A bill (H.R. 1488) under which child support payments would be withheld from noncustodial parents’ paychecks by the IRS was the subject of a hearing held on March 16 by the House Ways and Means Subcommittee on Human Resources.
Sponsored by Reps. Henry Hyde (R-IL) and Lynn Woolsey (D-CA), H.R. 1488 would require the W-4 tax forms filed on behalf of employees who owe child support to indicate their monthly payment amount. The IRS would then collect the monthly child support—in addition to monthly Social Security, FICA, and income taxes—and distribute the child support to the custodial parent.
Testifying on behalf of the proposal, Rep. Woolsey said, “The IRS has the tools and the experience to collect child support.” She said that in 1998, state child support collection systems were successful in collecting 23 percent of overdue child support. “The IRS has an 85 percent collection rate,” she said, adding: “That gets a lot more money to needy families than the 23 percent collected by the states.”
Rep. Hyde cited preliminary federal statistics showing that $50 billion in child support arrearages is owed to 30 million children across the nation. In addition to the children directly affected, Rep. Hyde said, “we must remember the taxpayers who pay for the public services sought by these families when children are abandoned in this way by their parents.”
Much of the testimony referred to a hearing held last September by the same subcommittee. During that hearing, Dr. Olivia Golden of the Department of Health and Human Services testified on the implementation of child support provisions included in the 1996 welfare reform law (P.L. 104-193). She described national databases to help child support caseworkers track noncustodial parents across state lines, a program allowing the denial of passports to parents with more than $5,000 in unpaid child support, and a cooperative effort with banks to track the bank records of delinquent parents (see The Source, 9/24/99, p. 5).
At the March 16 hearing, Rep. Hyde said the number of arrearages collected has “slightly increased” in the wake of the 1996 welfare law provisions, but “we’ve tried just about everything and the states have not been up to this job.” Therefore, he said, “the IRS should be given a chance at filling a terrible void.”

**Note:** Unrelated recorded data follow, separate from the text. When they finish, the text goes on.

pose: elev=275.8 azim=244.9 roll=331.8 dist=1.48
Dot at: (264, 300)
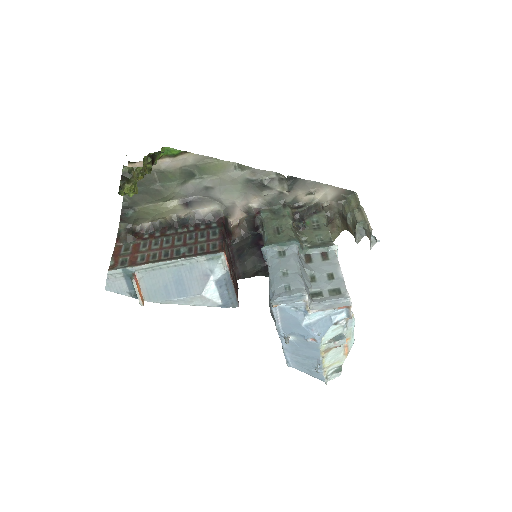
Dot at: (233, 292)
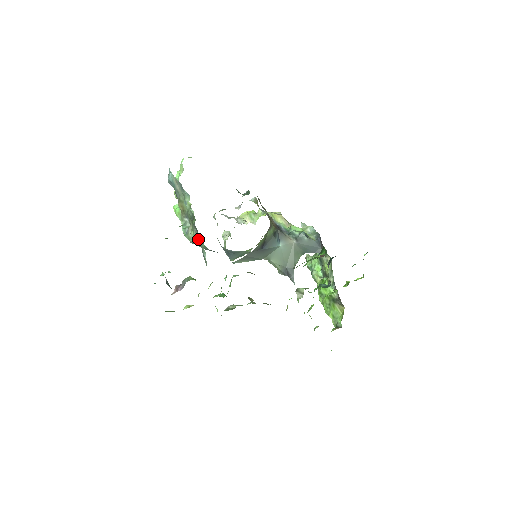
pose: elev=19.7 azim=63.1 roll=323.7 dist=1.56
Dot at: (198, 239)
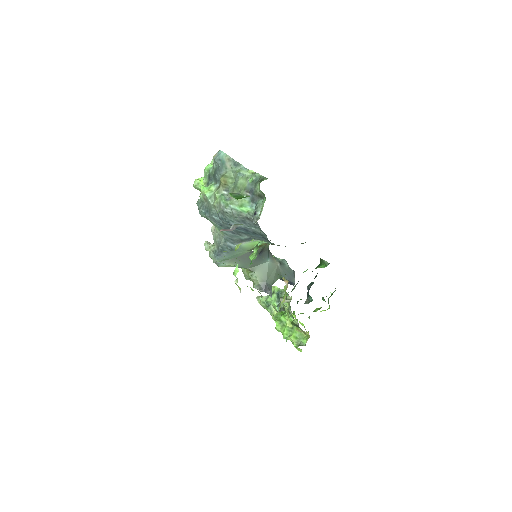
Dot at: (247, 203)
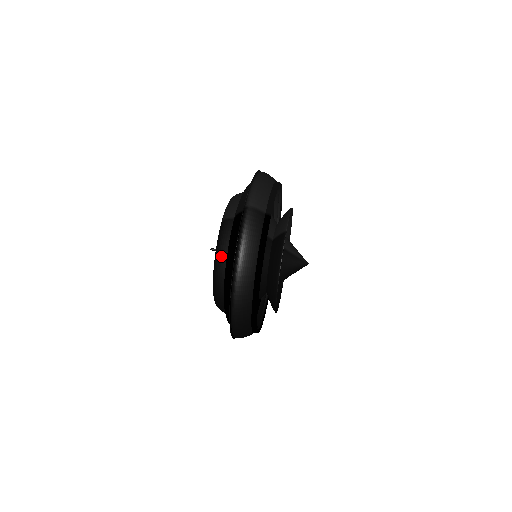
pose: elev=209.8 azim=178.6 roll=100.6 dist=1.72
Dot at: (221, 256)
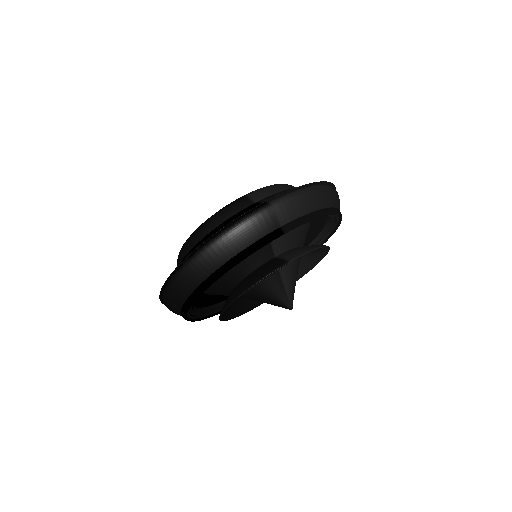
Dot at: (209, 225)
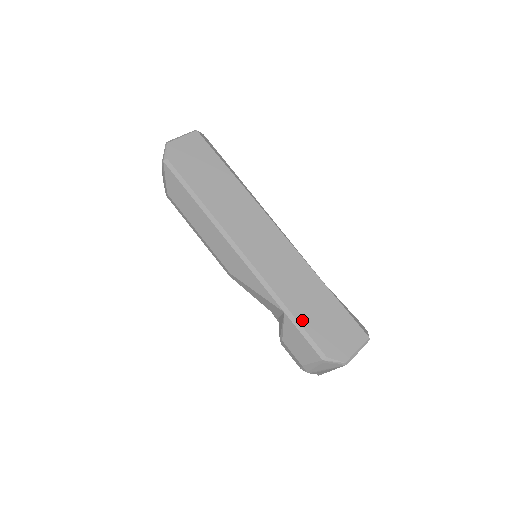
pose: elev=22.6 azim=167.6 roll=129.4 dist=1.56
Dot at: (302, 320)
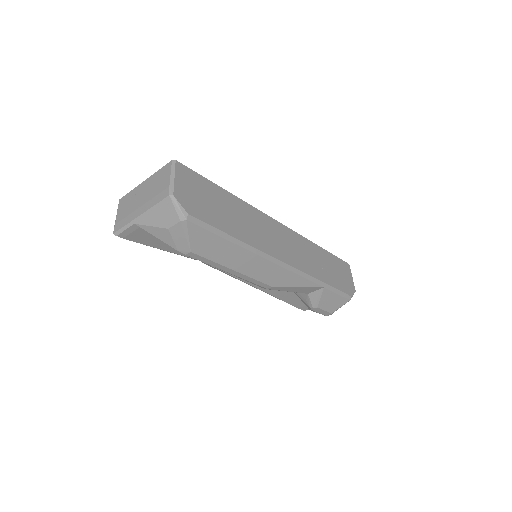
Dot at: (332, 284)
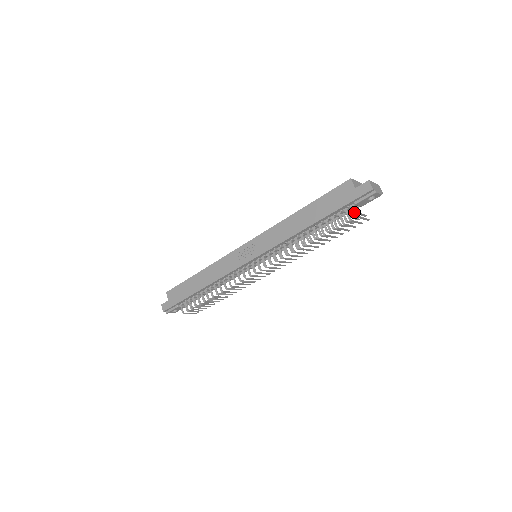
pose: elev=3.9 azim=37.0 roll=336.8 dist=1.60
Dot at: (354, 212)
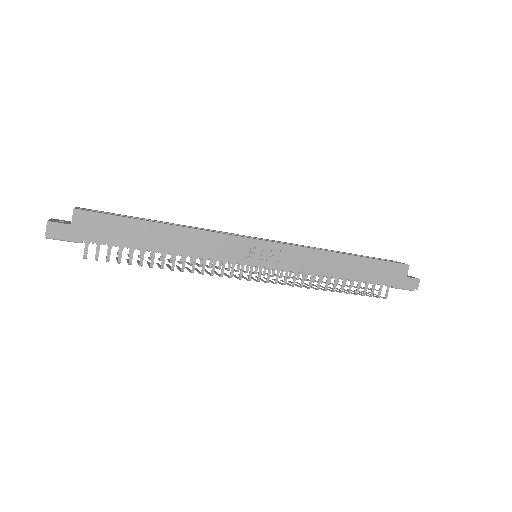
Dot at: (387, 293)
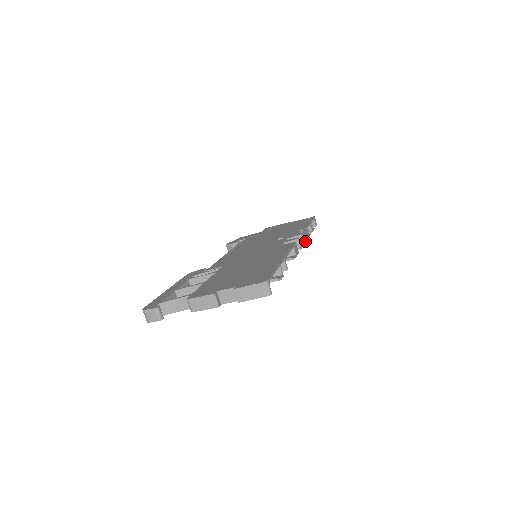
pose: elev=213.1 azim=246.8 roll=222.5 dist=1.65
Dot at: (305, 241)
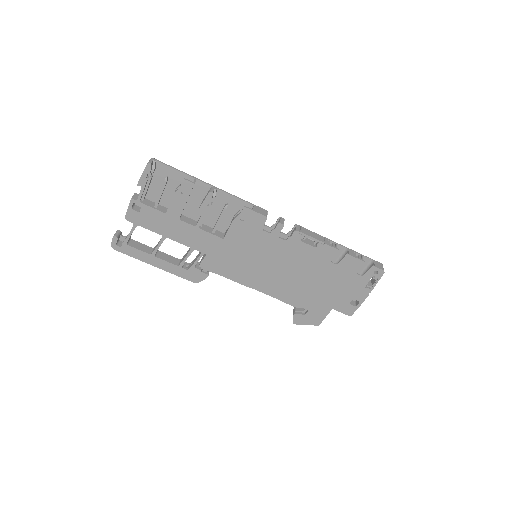
Dot at: (304, 233)
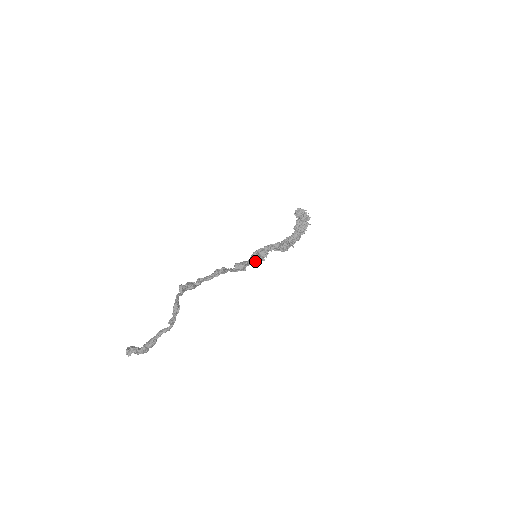
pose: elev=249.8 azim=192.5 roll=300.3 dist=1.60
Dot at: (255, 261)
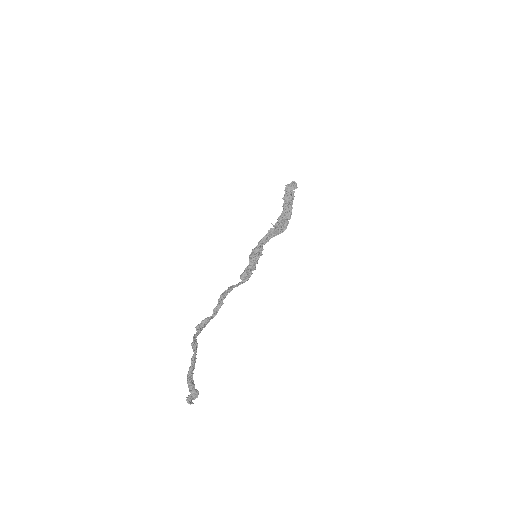
Dot at: (253, 261)
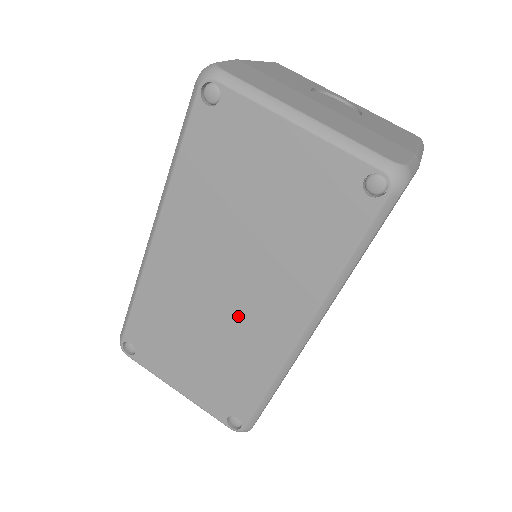
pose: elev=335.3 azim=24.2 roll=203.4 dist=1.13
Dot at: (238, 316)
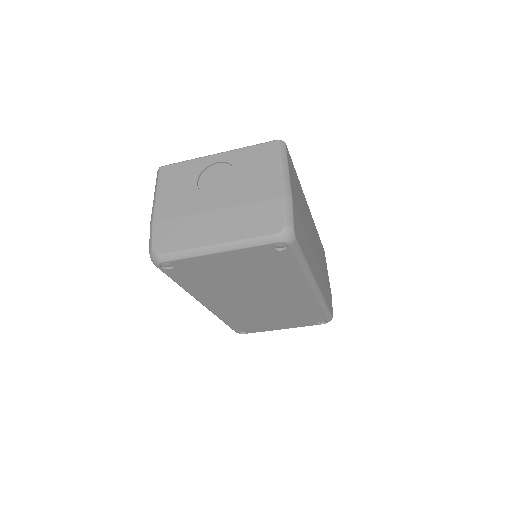
Dot at: (277, 302)
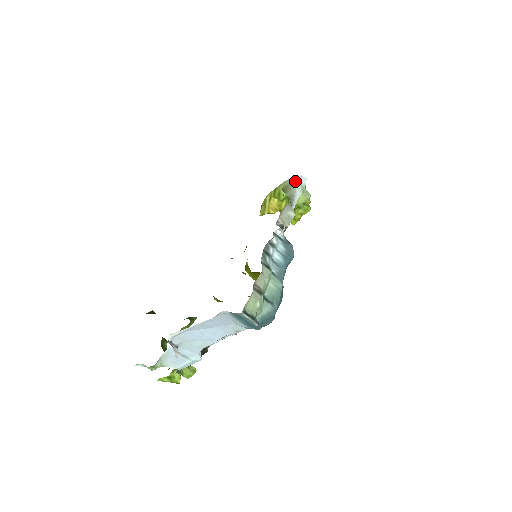
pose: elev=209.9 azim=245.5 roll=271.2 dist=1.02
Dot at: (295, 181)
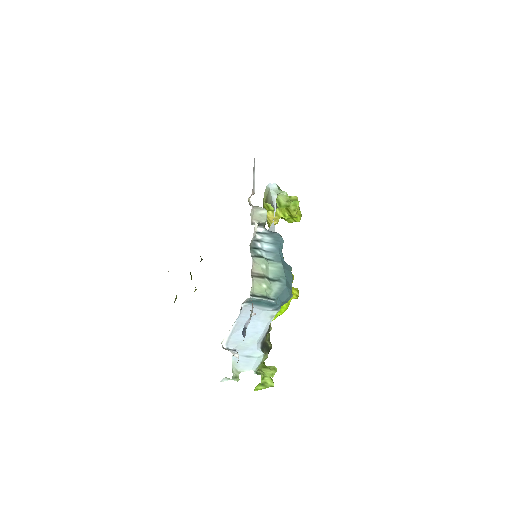
Dot at: (268, 190)
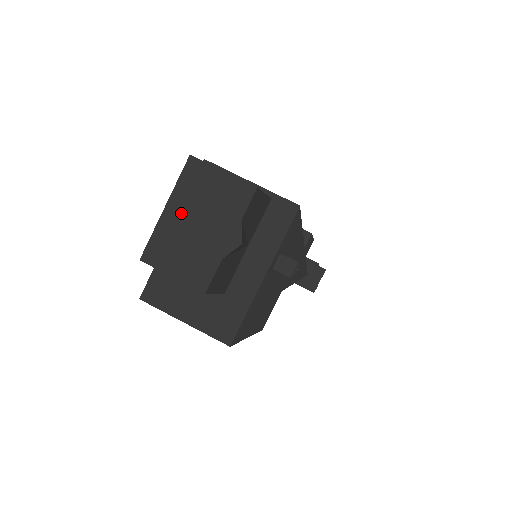
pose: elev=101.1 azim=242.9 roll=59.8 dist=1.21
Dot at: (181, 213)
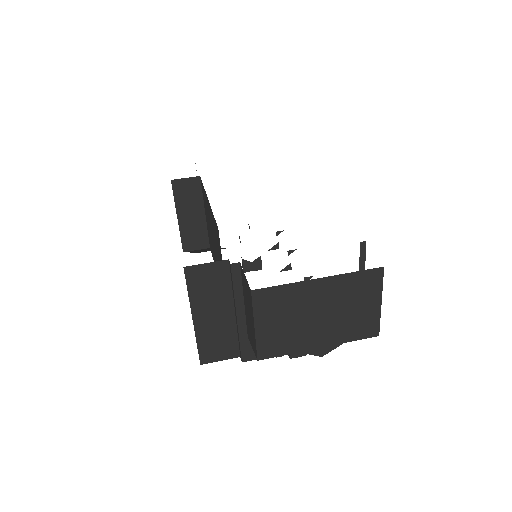
Dot at: (322, 295)
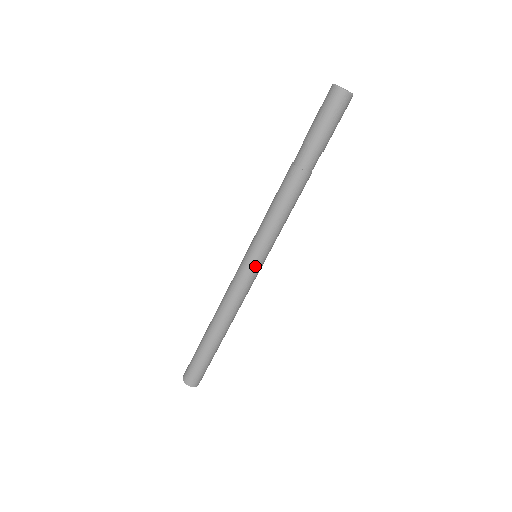
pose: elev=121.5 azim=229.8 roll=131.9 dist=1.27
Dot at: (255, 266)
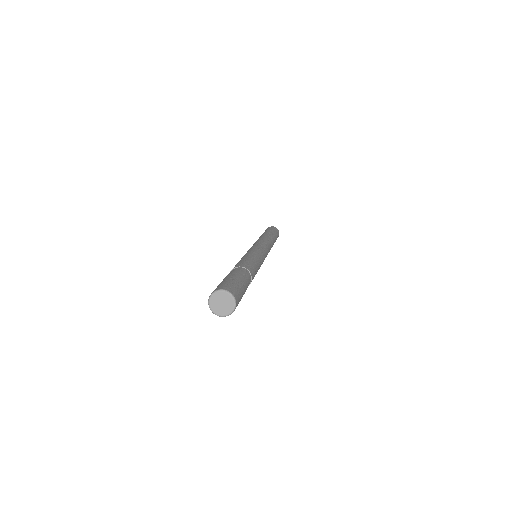
Dot at: occluded
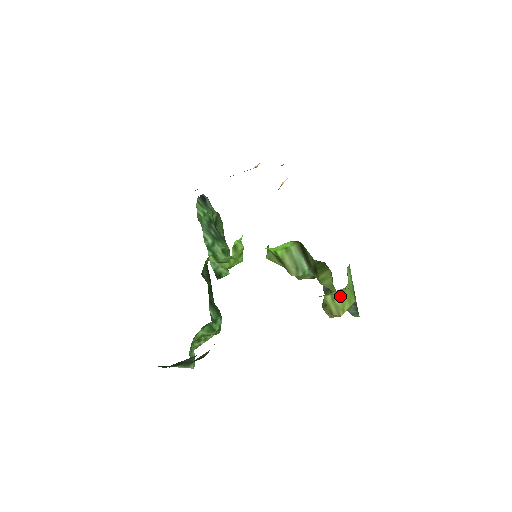
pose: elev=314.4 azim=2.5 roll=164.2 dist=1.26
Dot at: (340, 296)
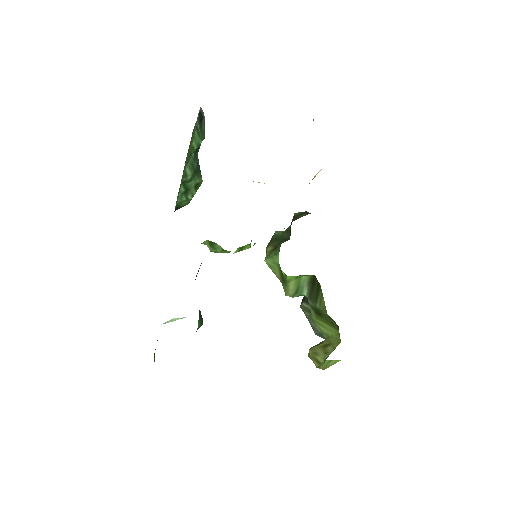
Dot at: (336, 361)
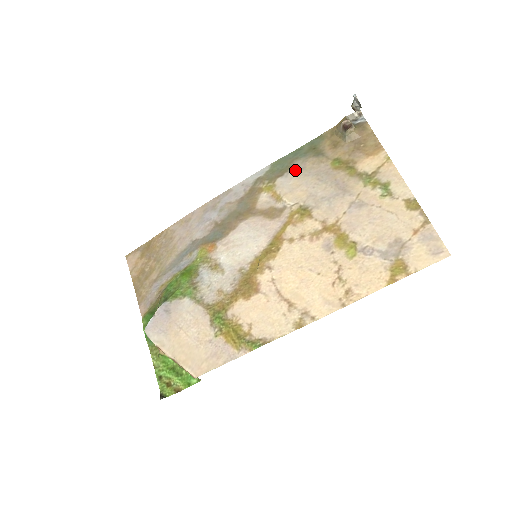
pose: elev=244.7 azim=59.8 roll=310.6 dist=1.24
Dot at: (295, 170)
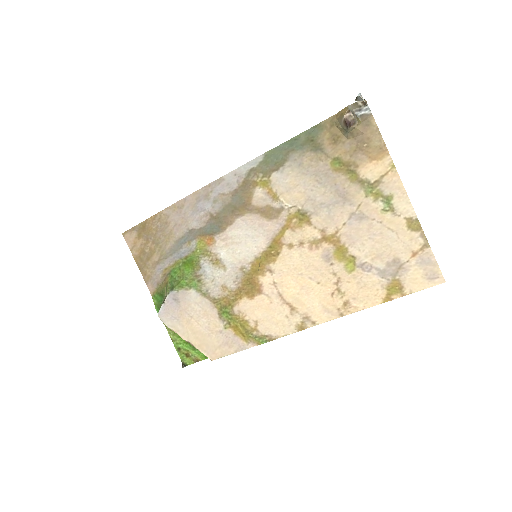
Dot at: (291, 165)
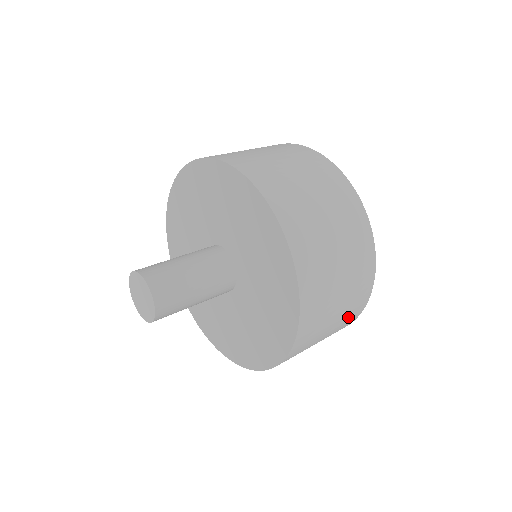
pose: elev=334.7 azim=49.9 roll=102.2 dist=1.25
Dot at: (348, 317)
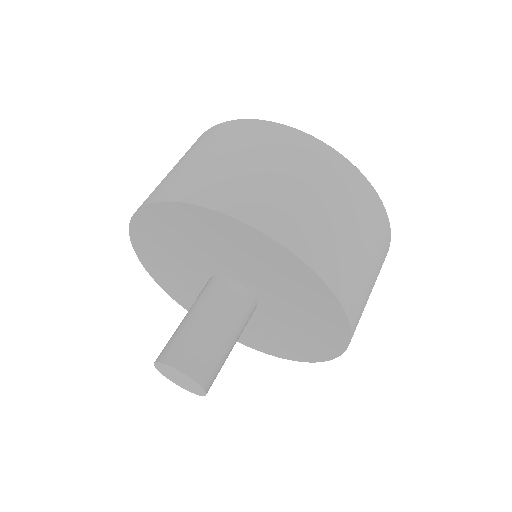
Dot at: occluded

Geraldine Jensen of the Association for Children for Enforcement of Support (ACES) described reports from her organization’s membership on problems with the current system and the 1996 welfare law changes. “H.R. 1488 is needed because even states with aggressive enforcement programs have not been able to collect support from the majority of parents who owe it,” she said.
Art Alexakis of the rock and roll band “Everclear” offered support for the bill, describing his experience as a child whose noncustodial parent avoided paying any child support. He called for passage of H.R. 1488, saying it would “end this ability for parents to be able to get away with not paying.” He added: “People will learn this because we will use the muscle of the IRS to teach them.”
However, Subcommittee Chair Nancy Johnson (R-CT) spoke strongly against the proposal. “We are beginning to see the results of the 1996 reforms,” she said, adding that because of them, the current system “is showing steady and significant improvement.” She said that Ways and Means Chair Bill Archer (R-TX) and other members of the committee “are greatly concerned that the IRS not be given additional responsibilities.” She also said the IRS collection rate for taxes should not be compared with state collection rates for child support. “This is comparing apples and oranges,” she stated.
Rep. Johnson cited a letter that she received from Jonathan Talisman, Assistant Secretary of the Treasury, whose department is in charge of the IRS. In his letter, Assistant Secretary Talisman said, “Implementation of the Hyde-Woolsey bill would be a monumental undertaking requiring the allocation of substantial additional resources within the IRS. New personnel would have to be hired, new computer systems developed, and new operating procedures established.” He added that the IRS is “trying to overcome significant challenges…as it seeks to implement the reforms of the IRS Restructuring and Reform Act (P.L. 105-206).”
Victoria Williams of Policy Studies, Inc. said that under H.R. 1488, it would be difficult to collect child support from “those involved in the underground economy.” She said many of the noncustodial parents who owe child support work for cash only, and they “do not have employers who report to databases or who can deduct child support from wages.” In addition, she questioned the bill’s enforcement, highlighting states’ ability to put delinquent parents in jail under the current system. “Many thousands of noncustodial parents who are now marginally employed would happily quit working…if they were not under constant threat of going to jail,” she told the subcommittee.
Wayne Doss of the National Child Support Enforcement Association (NCSEA) said, “One of the primary assumptions underlying H.R. 1488—that obligated parents can be expected to voluntarily report the existence of their obligations to their employers—is flawed.” He added: “It may have taken longer in coming than we would have liked, but a highly effective system for support withholding now exists across the nation.” He said improvements are needed, but they “can be made far more readily than the development of a system at the IRS.”